### Document text
/utsusemi

A tool to generate a static website by crawling the original site.

Primary LanguageJavaScript

utsusemi Build Status

logo

utsusemi = "空蝉"

A tool to generate a static website by crawling the original site.

Using framework

  • Serverless Framework ⚡

How to deploy

:octocat: STEP 1. Clone

$ git clone https://github.com/k1LoW/utsusemi.git
$ cd utsusemi
$ npm install

📝 STEP 2. Edit config

Copy config.example.yml to config.yml. And edit.

🚀 STEP 3. Deploy to AWS

$ AWS_PROFILE=XXxxXXX npm run deploy

And get endpoints URL and UtsusemiWebsiteURL

💣 Destroy utsusemi

  1. Call API /delete?path=/
  2. Run following command.
$ AWS_PROFILE=XXxxXXX npm run destroy

Usage

Start crawling /in?path={startPath}&depth={crawlDepth}

Start crawling to targetHost.

$ curl https://xxxxxxxxxx.execute-api.ap-northeast-1.amazonaws.com/v0/in?path=/&depth=3

And, access UtsusemiWebsiteURL.

force option

Disable cache

$ curl https://xxxxxxxxxx.execute-api.ap-northeast-1.amazonaws.com/v0/in?path=/&depth=3&force=1

Purge crawling queue /purge

Cancel crawling.

### Challenges
a - In the utsusemi README, what does adding force=1 to the crawl request do?
b - Summarize the utsusemi README in two sentences.
c - Could you pick up the utsusemi README after its final line and continue it?

### Provided data
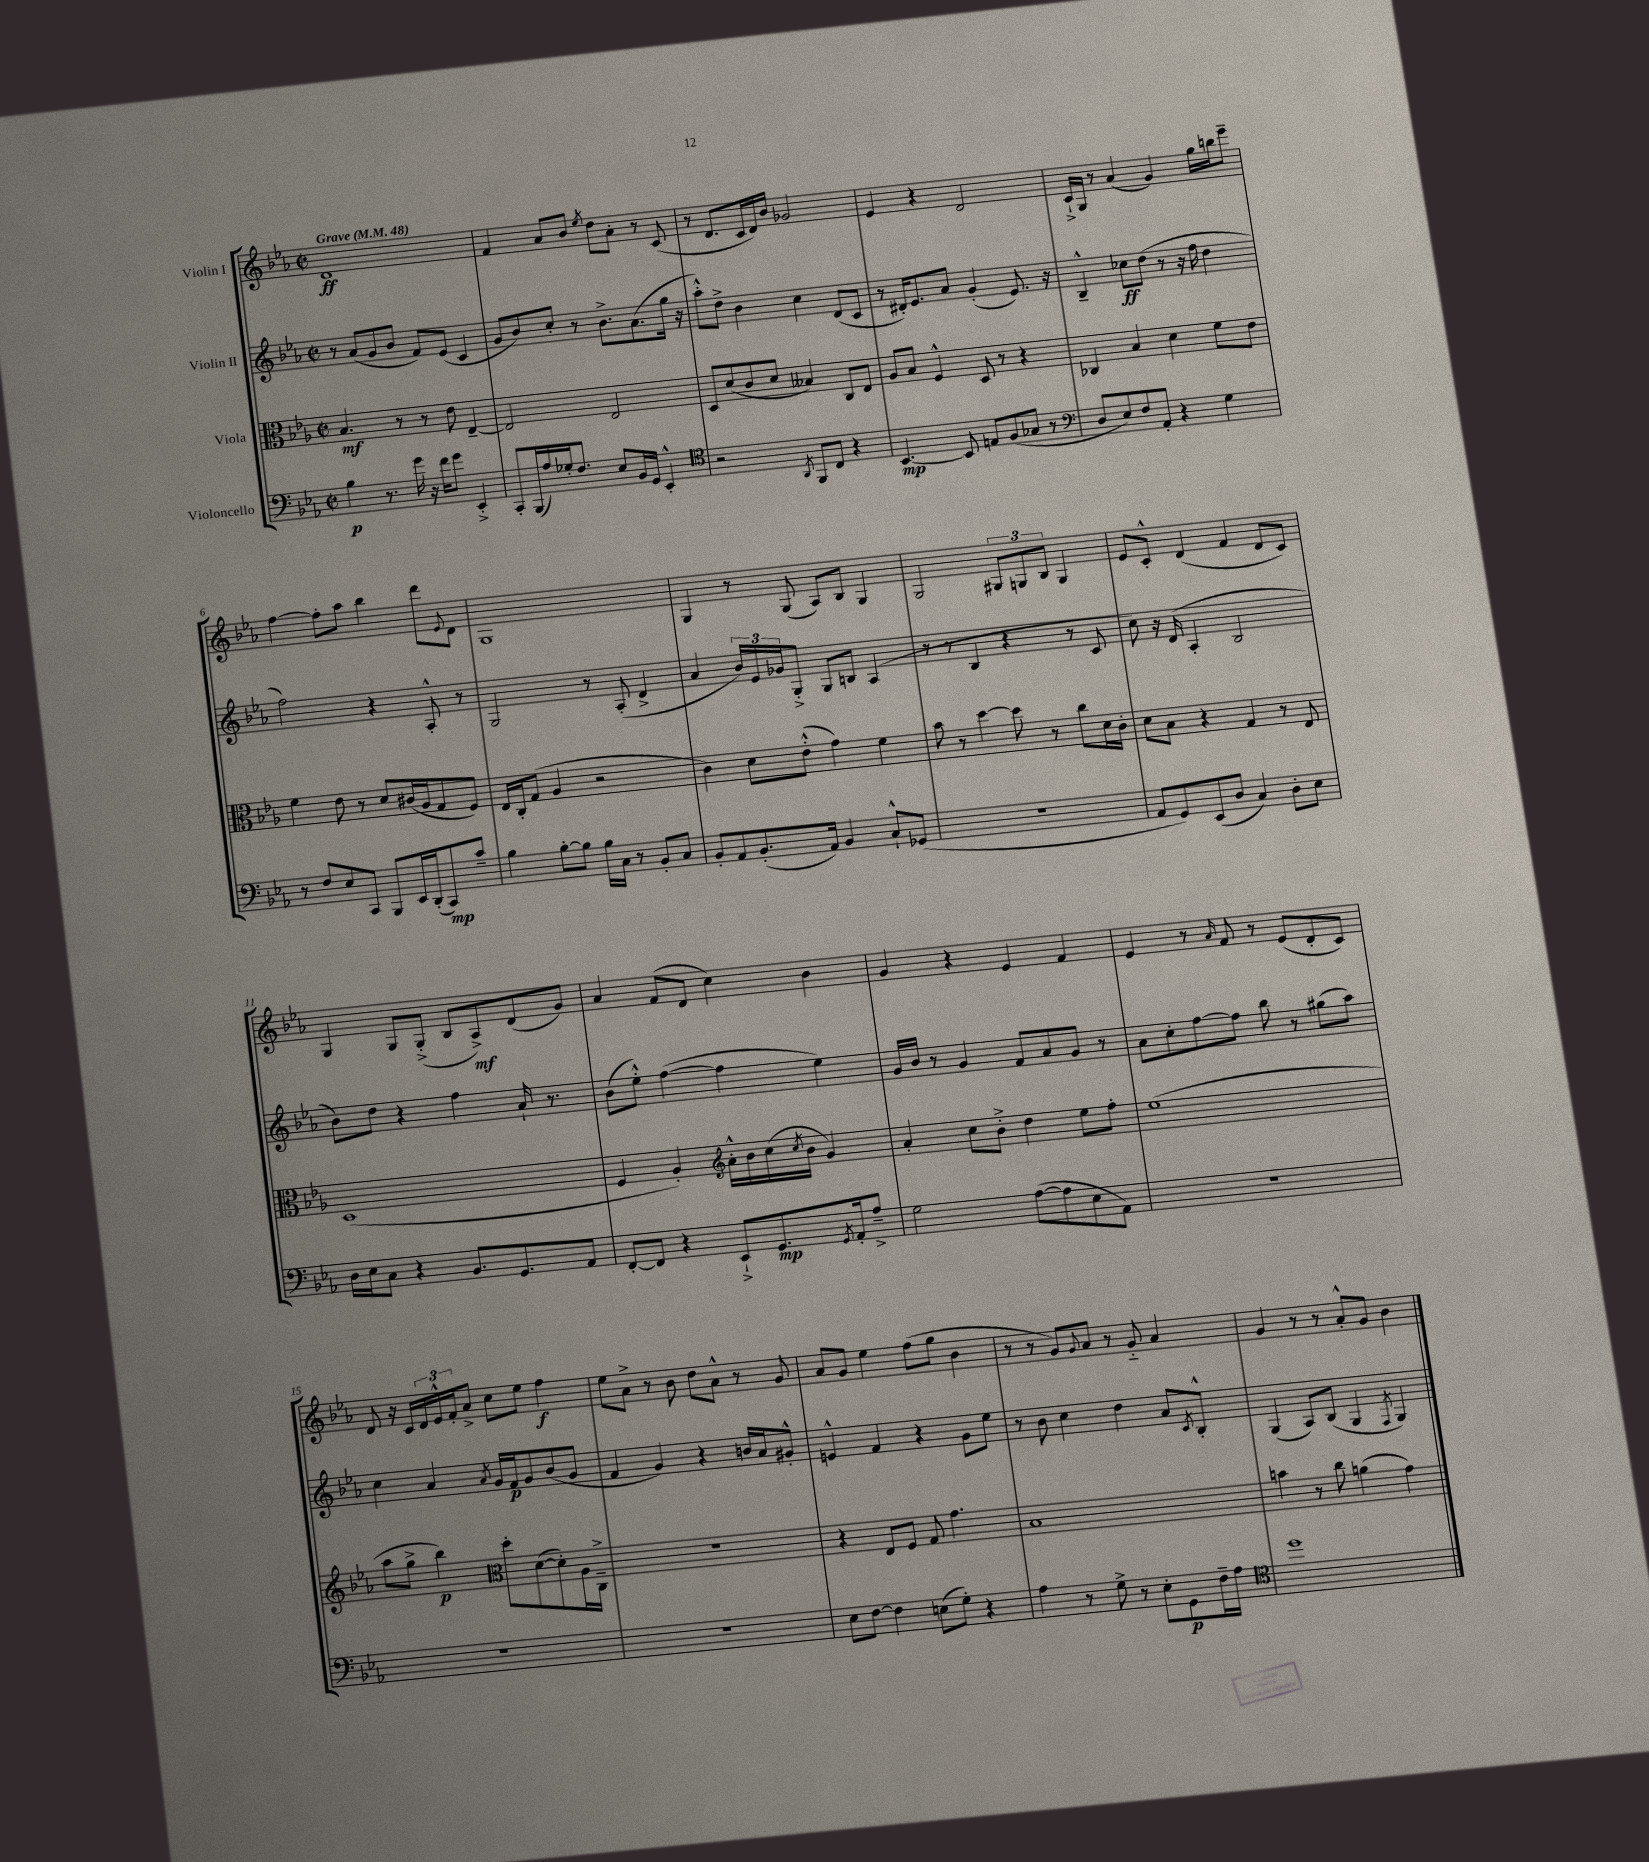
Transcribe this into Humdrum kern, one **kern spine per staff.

### Answers per task
a - Adding force=1 to the /in crawl request disables the cache.

b - utsusemi is a JavaScript tool built on the Serverless Framework that generates a static website by crawling the original site, and it is deployed to AWS by cloning the repository, running npm install, copying config.example.yml to config.yml and editing it, then running npm run deploy. Crawling is started through the /in endpoint with a start path and crawl depth (force=1 disables the cache), /purge cancels crawling, and the tool is removed by calling /delete?path=/ and running npm run destroy.

c -
$ curl https://xxxxxxxxxx.execute-api.ap-northeast-1.amazonaws.com/v0/purge

Delete object of utsusemi content /delete?prefix={objectPrefix}

Delete S3 object.

$ curl https://xxxxxxxxxx.execute-api.ap-northeast-1.amazonaws.com/v0/delete?path=/

Show crawling queue status /status

$ curl https://xxxxxxxxxx.execute-api.ap-northeast-1.amazonaws.com/v0/status

Set N crawling action POST /nin

Start crawling to targetHost with N crawling action.

$ curl -X POST -H "Content-Type: application/json" -d @nin-sample.json https://xxxxxxxxxx.execute-api.ap-northeast-1.amazonaws.com/v0/nin

Architecture

Architecture

Crawling rule

  • HTML -> depth = depth - 1
  • CSS -> The source request in the CSS does not consume depth.
  • Other contents -> End ( depth = 0 )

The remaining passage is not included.